Director Brian Percival, who directed six episodes of “Downton Abbey,” and cinematographer Florian Ballhaus keep to the notion of everyday life retaining its cadence and refrain from the usual monochrome or diminished palette of such storytelling. As little Liesel, Sophie Nélisse is also a kind of storybook feature: a large-eyed girl almost too beautiful for any world, especially when kindly adults are keeping cruelty at bay. So how do you make a joyful film about terrible times? I asked Rush and Percival the morning after the film’s Chicago International Film Festival debut.
“Human spirit, I think,” Percival said quickly. “That’s the thing, the one message I got when I first read the script. There are all these terrible things which break your heart in this really dreadful time in history, all that was going on in 1930s Germany. And yet, there’s this story of humanity, this human spirit shining through that manages to overcome all that. I read the script, and it was tearing my heart out, but coming away from it, I felt uplifted by it in some sort of way. I wasn’t quite sure how at the time—“
“It’s the nature of the book, too,” Rush breaks in. “You think, a 580-page story, you’re going into one of the dark periods of human history, that period from ’33 to ’45 in Germany was not pretty. But you get the uplift, because you do get engaged empathetically with the characters on a higher level. If that happens, halfway through shooting, I said to Brian, it will work. You know, you get a feeling when you’re working on it. People are going to die. When we’re shooting the last scenes of this film there’s a lot of death. There is a strange, perverse whimsy about [the fact that a plummy Death is an intermittent narrator], but I said, I don’t want any of these characters to die, because I got so engaged with them and how rich their inner lives were, battling this ideological suppression. That’s where I think the joy comes, that these stories last—I said this to Sophie, she turned thirteen during the shooting—but the thing that really hit me, if she lives to be as old as Liesel does in the film, she’ll be alive in 2090. Wrap your head around that.
“When I was in my twenties in London, going to the Electric Cinema,” Rush continues,” on Portobello Road, the oldest cinema in London, I would go and see like ‘Citizen Kane’ and ‘Magnificent Ambersons’ on a double bill. To me, a film made in 1941, it’s before my time, but you look at it, and go, that was really good for its time! But now people are doing that with ‘The Godfather.’ Young people look at it and say, this old movie, it’s actually kind of good!”
When Hans greets Liesel on her arrival, she’s skittish, but he immediately calls her “Your Highness,” extending a hand into the back of the car. The immediate engagement between Rush and Nélisse is electric. “Yes, I think it’s just that first connection,” Percival says of the incredible smiles they exchange. “All she’s ever known is traveling around, being chased from place to place and this poor frightened child, she feels liked for the first time, this warmth, this little touch of humanity. From that connection, everything begins.”

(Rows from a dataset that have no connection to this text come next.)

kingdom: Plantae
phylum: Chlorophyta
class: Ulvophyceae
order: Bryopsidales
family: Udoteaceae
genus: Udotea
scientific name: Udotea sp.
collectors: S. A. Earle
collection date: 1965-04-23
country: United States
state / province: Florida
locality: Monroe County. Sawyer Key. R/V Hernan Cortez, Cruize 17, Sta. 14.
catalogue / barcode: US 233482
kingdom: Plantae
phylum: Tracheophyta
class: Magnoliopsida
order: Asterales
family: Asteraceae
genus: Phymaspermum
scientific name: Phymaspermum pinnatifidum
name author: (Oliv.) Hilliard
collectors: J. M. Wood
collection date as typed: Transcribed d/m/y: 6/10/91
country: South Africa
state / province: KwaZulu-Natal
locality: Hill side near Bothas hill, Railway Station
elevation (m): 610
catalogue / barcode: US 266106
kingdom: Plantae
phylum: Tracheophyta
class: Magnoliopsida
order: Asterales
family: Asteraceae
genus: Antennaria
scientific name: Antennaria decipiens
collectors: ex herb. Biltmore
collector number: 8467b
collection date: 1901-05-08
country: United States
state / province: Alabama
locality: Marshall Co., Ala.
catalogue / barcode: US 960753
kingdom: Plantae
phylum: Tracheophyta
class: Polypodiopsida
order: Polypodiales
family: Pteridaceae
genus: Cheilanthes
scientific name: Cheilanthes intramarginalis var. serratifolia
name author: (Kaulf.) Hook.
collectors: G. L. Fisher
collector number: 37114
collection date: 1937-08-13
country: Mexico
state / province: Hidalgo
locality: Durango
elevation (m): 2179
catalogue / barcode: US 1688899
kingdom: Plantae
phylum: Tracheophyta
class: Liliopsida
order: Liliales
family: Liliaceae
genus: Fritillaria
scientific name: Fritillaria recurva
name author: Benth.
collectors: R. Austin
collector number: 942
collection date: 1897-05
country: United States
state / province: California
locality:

“That’s kind of in the big print,” Rush offers. “In the novel Hans and Rosa have a grown-up son, and he’s estranged from Hans, certainly. They had terrible fights and rows. But we didn’t have that subplot in the screenplay. So we made conscious use of a Grimms’ fairytale sort of style. I said, look, let’s accept that we are a childless couple, and I think that that will add another little extra bit of storytelling, where we decide to take on foster kids, not just for the cash, because [such couples] did get a stipend.”
The basement of the family’s house is also a fairytale cave, an ongoing vocabulary lesson chalked onto the walls where they later shelter a young Jewish man. “That’s when Liesel has arrived,” Rush says of her possession of the space. “The opening chords of the symphony are the death of a 6-year-old boy. I mean, that happens before the film is even thirty seconds old! You see a child die. And you go, this is breaking my heart already. Everything after that? You can’t pussyfoot around. There have to be little moments, what’s going to get her through her grief? Ah! There’s a friendly woodcutter, is how I thought she would probably see him. Even the finest glimmer of connection from him would be soothing for her in some way. Grimms’ fairytales were a fine analogy for that starting point.”
“The Book Thief” opens Friday, November 15.